Cases #173-177: Diabetic Foot: A Mini-Symposium Considering Cost and Effectiveness


The reader is invited to imagine how he/she might have treated these patients in the absence of boot therapy.




A 66 year old diabetic male referred with a toe lesion of four days duration. He had no dorsalis pedis pulse. His toe culture revealed Beta-streptococcus and coagulase-negative staphylococcus.

He was treated with the Mini-Boot and local injections of gentamicin and vancomycin.


In the last five months, this type 2 diabetic former smoker had been hospitalized twice in his community hospital for osteomyelitis of his left big toe. Persistent drainage led to consideration of toe amputation. Having read an article in his local newspaper about our treatment, he commuted 100 miles daily for boot therapy. Baseline July 23, 1990.

His toe rapidly responded to local injections of gentamicin. Cured August 3, 1990. He returned in May of 1991 and June of 1993 with other toe infections that also rapidly responded.


This 67 year old diabetic man was referred for focal necrosis of his heel and 50 feet claudication. His ankle/arm index was 0.45. The sign reads" 7/12/90 F.E.M. ulcer healed - no limit in walking - Rx started in OPD 4/3/90... then 50 step claudication. Ulcer present since 1/90... Fem-tibial bypass failed after 3 mos - done 10/13/89."

He returned May 9th, 1994 for a small non-healing ulcer of his big toe. This responded rapidly to a few treatments.


On March 25th, 1993, this 86 year old insulin-dependent diabetic woman was referred with painful ulcers of her left 4th and 5th toes. Her ankle/arm index was 0.79 but her photoplethysmographic tracings were flat in her toes.

She did well with Mini-Boot treatments containing Sea Soaks and gentamicin.

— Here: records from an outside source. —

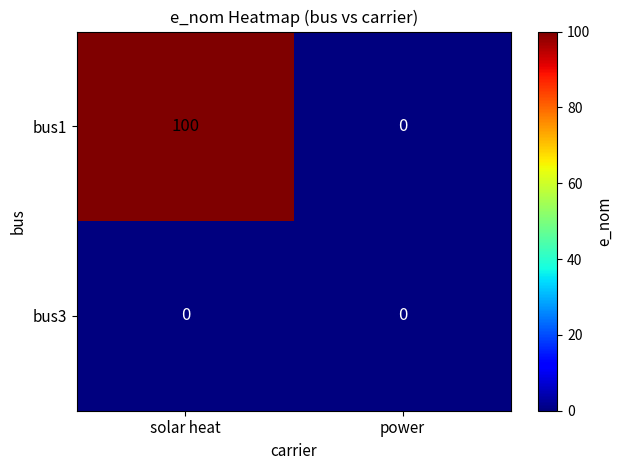

True or false: bus1 has a value of 0 at power.

True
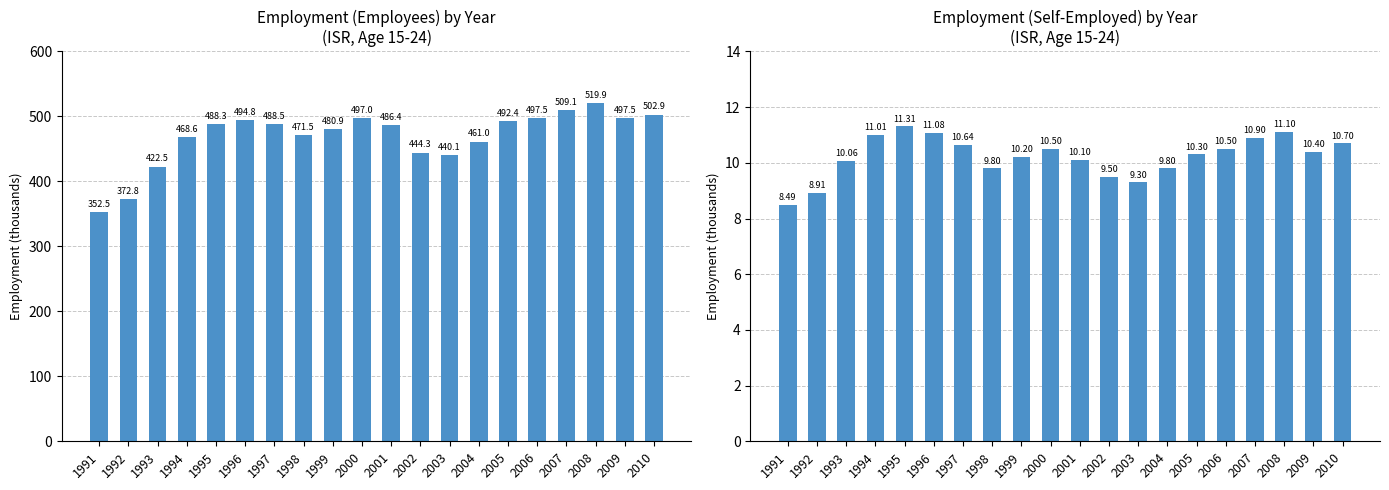

Reading left to right, list all the values displayed in this chart.

ste_aggregate_ees: 1991=352.5	1992=372.8	1993=422.5	1994=468.6	1995=488.3	1996=494.8	1997=488.5	1998=471.5	1999=480.9	2000=497.0	2001=486.4	2002=444.3	2003=440.1	2004=461.0	2005=492.4	2006=497.5	2007=509.1	2008=519.9	2009=497.5	2010=502.9
ste_aggregate_slf: 1991=8.5	1992=8.9	1993=10.1	1994=11.0	1995=11.3	1996=11.1	1997=10.6	1998=9.8	1999=10.2	2000=10.5	2001=10.1	2002=9.5	2003=9.3	2004=9.8	2005=10.3	2006=10.5	2007=10.9	2008=11.1	2009=10.4	2010=10.7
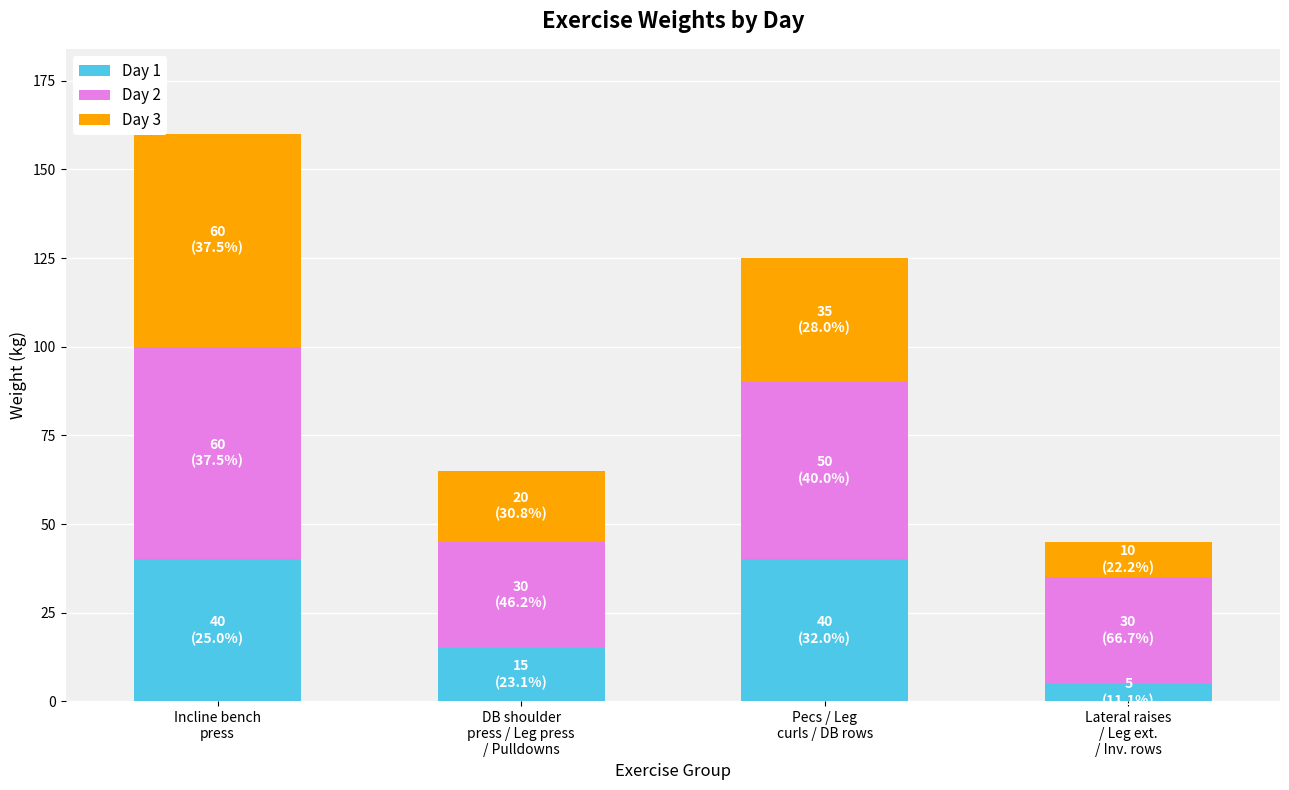

What is the average value of the Day 1 series?

25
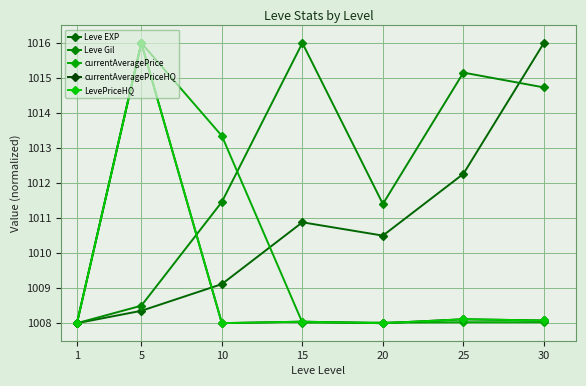

Is it true that LevePriceHQ equals 1016.0 at 5?

True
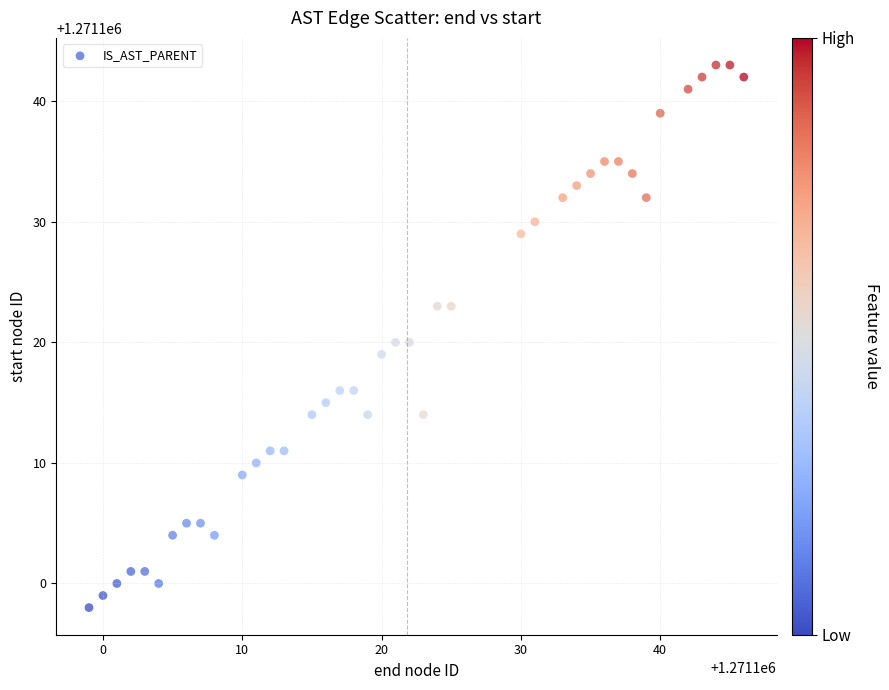

What is the range of Y values (max minus min)?

45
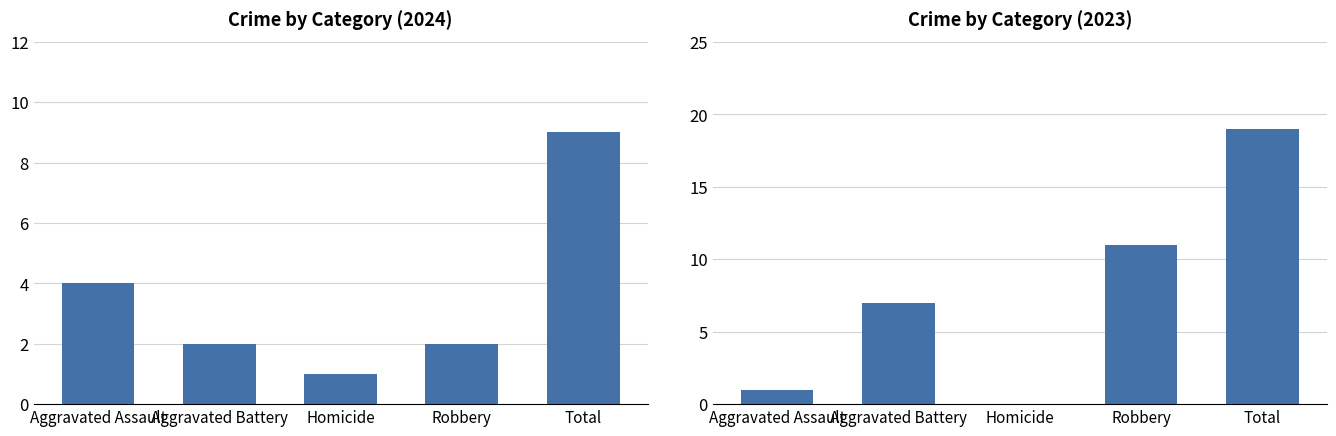

Which category has the highest value in the 2023 series?

Total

FS did well until October 1993 when she developed discomfort in her whole left leg. He family doctor identified the discomfort as ischemic disease and obtained an arteriogram that showed an occlusion in her left iliac artery. Angioplasty was accomplished and may have dislodged cholesterol emboli to her feet which became very ischemic.

Boot therapy was again requested and she did well. Unfortunately, she did not return for follow-up pictures.

Our alert boot technicians found her entering the hospital in February 1998, then almost 92 year old. She was admitted for congestive heart failure. Her feet were still intact.


This type 2 elderly diabetic woman had been referred earlier for uncontrolled diabetes. Now she was referred for a 5th toe ulcer she developed wearing a new pair of shoes. Drainage had persisted and a red streak developed up her foot in spite of taking Augmentin 875 mg twice daily for a week. Her dorsalis pedis pulse was palpable. Her sed rate was 56 mm/hr. Her toe x-ray showed loss of the lateral cortex of the 5th middle phalanx and loss of the head of the proximal 5th phalanx, findings read as compatible with osteomyelitis by the radiologist.

Coagulase-negative sensitive to gentamicin were recovered from her drainage. The Augmentin was continued. Gentamicin was injected locally into her toe and she was treated in the Mini-Boot. The drainage ceased. The redness disappeared. Her sed rate dropped to 17 mm/hr. Her ulcer closed.

Comments: The first patient had an infected necrotic toe tip that might have responded to oral or intravenous antibiotics. Many thought he was certain to lose the toe. The osteomyelitis of the second patient had not been cured after two hospitalizations and a big toe amputation was in the offing. Many would have removed his toe if they thought the amputation would heal. The third patient had lost his distal bypass, had severe claudication and a heel ulcer that had not healed for six months. Some might have attempted to redo his bypass while others would have merely observed his course and offered leg amputation if his status deteriorated. The fourth patient had painful ischemic toe ulcers that might have invited angioplasty or bypass; she did well for several months with boot therapy only to suffer cholesterol emboli after an angioplasty was accomplished leaving her with advanced ischemia that invited amputation. The fifth patient had an infection spreading up her foot from a toe infection that involved the bone. She likely would have been hospitalized in most centers for intravenous antibiotics and might have come to a toe amputation. In contrast, boot therapy was accomplished as an outpatient and no amputations ensued. The cost of treating all five patients was possibly less than the potential costs of hospitalization for any one of them?